10D arrived, I've had a play...

... I Hope to post some images either tomorrow or the weekend.

First impressions:

Solid. Really solid. With the original Canon Grip this feels good. Weighty, robust and is nothing other than top quality build (I imagine back in 2003 this was a BIG thing).
Start-up time - fair. Not speedy, but nothing I'm going to complain about.
Write/Read speeds - S L O W. RAW files take a age to preview. It's Digic 1 don't you know.
IQ - Cool. Someone said that the sensor is quite 'organic', I thought this was a bid odd, an organic digital sensor? However, I know what they mean. The images are quite 'filmy', I hate to use that word, but they are. 
ISO - Treat this camera like a film camera and in many ways and you'll be OK, ISO being no exception. 800 is fine, 1600 you need to be thinking of B&W only.
LCD - Tiny. Compared to my 6D / 5D mk2 this is totally puny. However, lets put it in perspective, it's 12 or 13 years old.
Image processing in Lightroom CC is proving the best pp option. 

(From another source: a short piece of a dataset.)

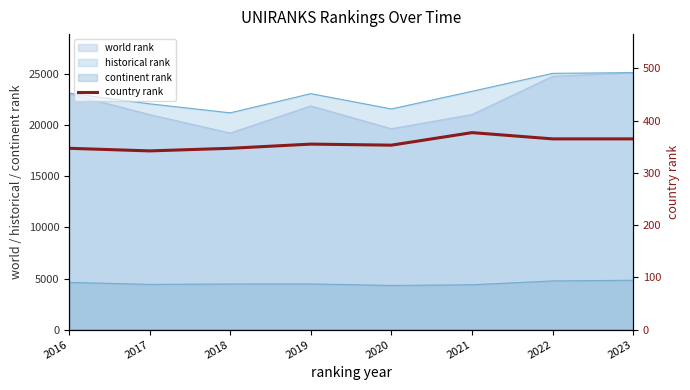

What is the value of the 8th point from the left?

365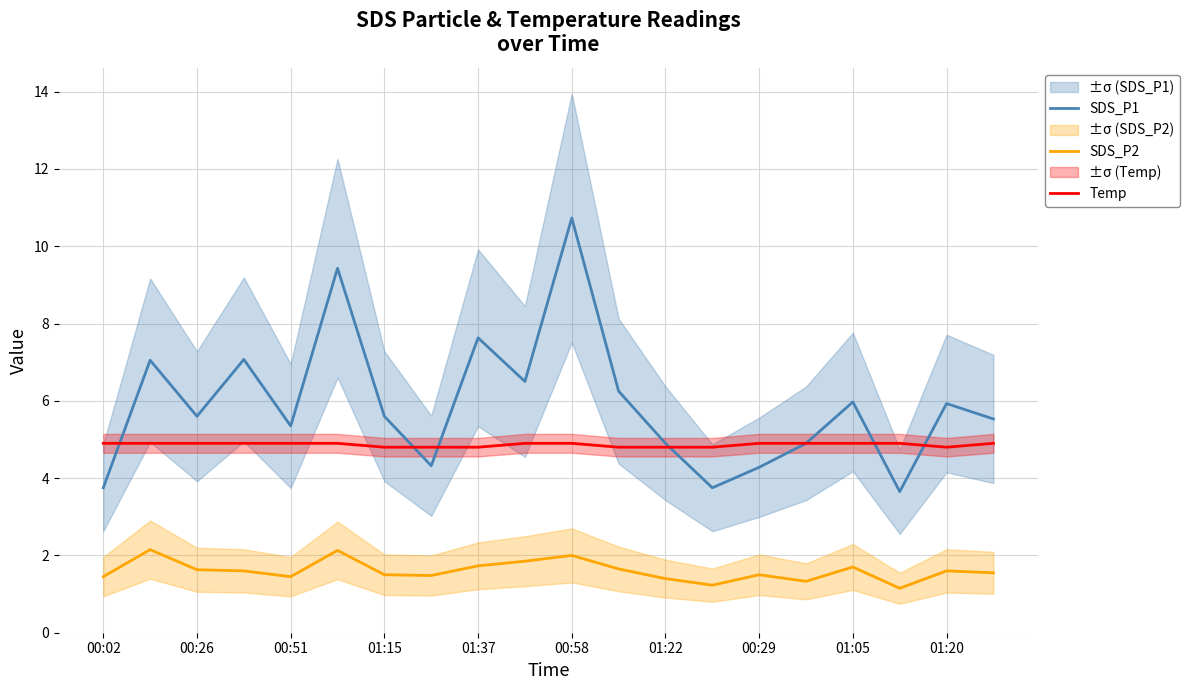

The SDS_P1 series shows 3.8 at 00:02. True or false?

True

I'll post some shots soon...


----------



## verysimplejason (Jul 9, 2015)

It should be nice for IR photography though I'm saving my conversion money for a 500D.


----------



## rhysb123 (Jul 12, 2015)

I've posted quite a few posts here on my site:

http://rhysbaker.com/folio/


----------



## Tinky (Jul 12, 2015)

They are great. Got me in the mood to borrow my 10D back from the Wife for a few hours.

They do have an organic feel. And using something so 'old' does feel a bit like an act of artistic defiance.


----------



## pwp (Jul 13, 2015)

Tinky said:


> They do have an organic feel. And using something so 'old' does feel a bit like an act of artistic defiance.


I know a couple of shooters who are glad they've kept their old D60 from 2002 to use for the occasional portrait shoot because it has a "look" all it's own.

DP Review: http://www.dpreview.com/articles/3557033952/canoneosd60 
Wiki: https://en.wikipedia.org/wiki/Canon_EOS_D60 

The 2002 D60 (not to be confused with the 60D) was my first "proper" digital camera and the files from it were pretty special and unique. New it cost as much as a good second hand car! My D60 files we used as magazine covers, double page spreads and cross-track billboards. The files looked at least the equal of properly scanned 6x7 transparencies. It got traded on the giant killing 1Ds so that was the end of that. 

-pw


----------



## LukasS (Jul 14, 2015)

rhysb123 said:


> The question - what are people's thoughts on the 10D and does anyone still use one?



It was my first DSLR, and have it till this day. Was using it untill end of 2014 but the batteries gave up (after 11 years!!), I have it gripped and had 3 original batteries.

All I can say that it was great camera and its IQ was great for many years, it is heavy and tough as a brick . I used it for macro shots and landscapes.


----------